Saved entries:
____

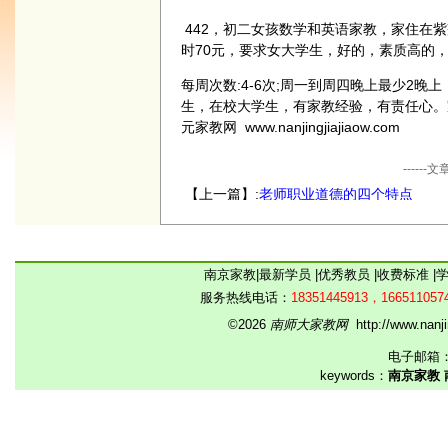
442，初二女孩数学和英语家教，家住在紫
时70元，要求女大学生，好的，素质高的，4
每周次数:4-6次;周一到周四晚上最少2晚
生，在校大学生，有家教经验，有责任心。
元家教网 www.nanjingjiajiaow.com
----
【上一篇】:
老师职业道德的四个特点
南京家教
|
最新学员
|
优秀教员
|
收费标准
|
服务热线电话：
18351445913，166511057
©2026
南师大家教网
http://www.na
电子邮箱
keywords：
南京家教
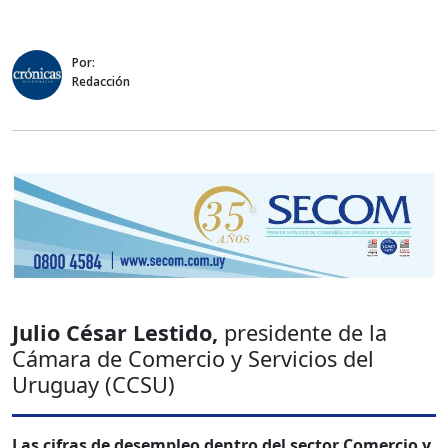
Por:
Redacción
Julio César Lestido,
presidente de la
Cámara de Comercio y Servicios del
Uruguay (CCSU)
Las cifras de desempleo dentro del sector Comercio y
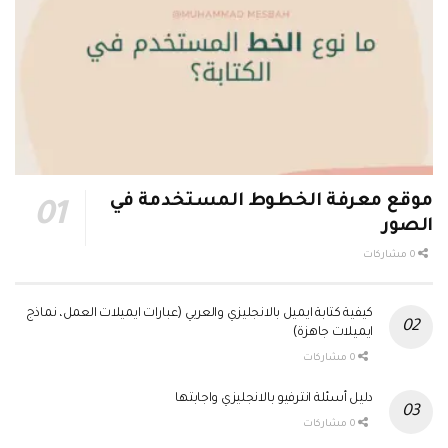
موقع معرفة الخطوط المستخدمة في
الصور
0 مشاركات
كيفية كتابة ايميل بالانجليزي والعربي (عبارات ايميلات العمل، نماذج
ايميلات جاهزة)
0 مشاركات
دليل أسئلة انترفيو بالانجليزي واجابتها
0 مشاركات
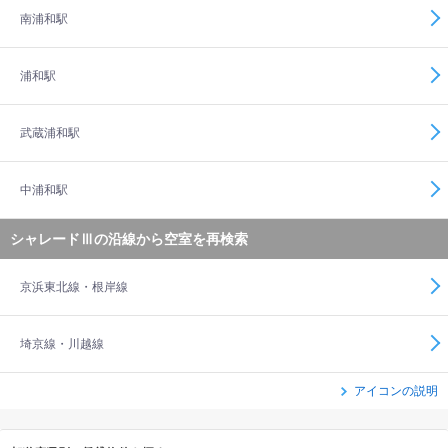
南浦和駅
浦和駅
武蔵浦和駅
中浦和駅
シャレードⅢの沿線から空室を再検索
京浜東北線・根岸線
埼京線・川越線
アイコンの説明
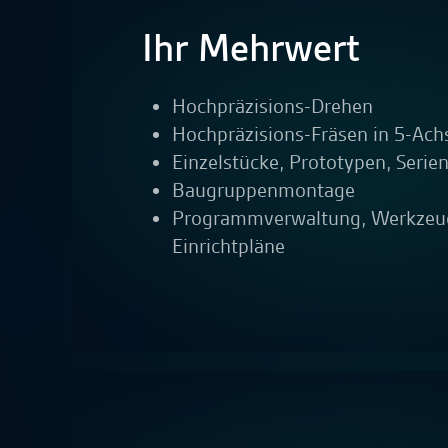
Ihr Mehrwert
Hochpräzisions-Drehen
Hochpräzisions-Fräsen in 5-Ach
Einzelstücke, Prototypen, Serie
Baugruppenmontage
Programmverwaltung, Werkzeug
Einrichtpläne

____

* [WHAT YOU WILL DO]
Find the lines above that contain the word "بالانجليزي" and collect them.

* [RESULT FOR THIS EXERCISE]
كيفية كتابة ايميل بالانجليزي والعربي (عبارات ايميلات العمل، نماذج
دليل أسئلة انترفيو بالانجليزي واجابتها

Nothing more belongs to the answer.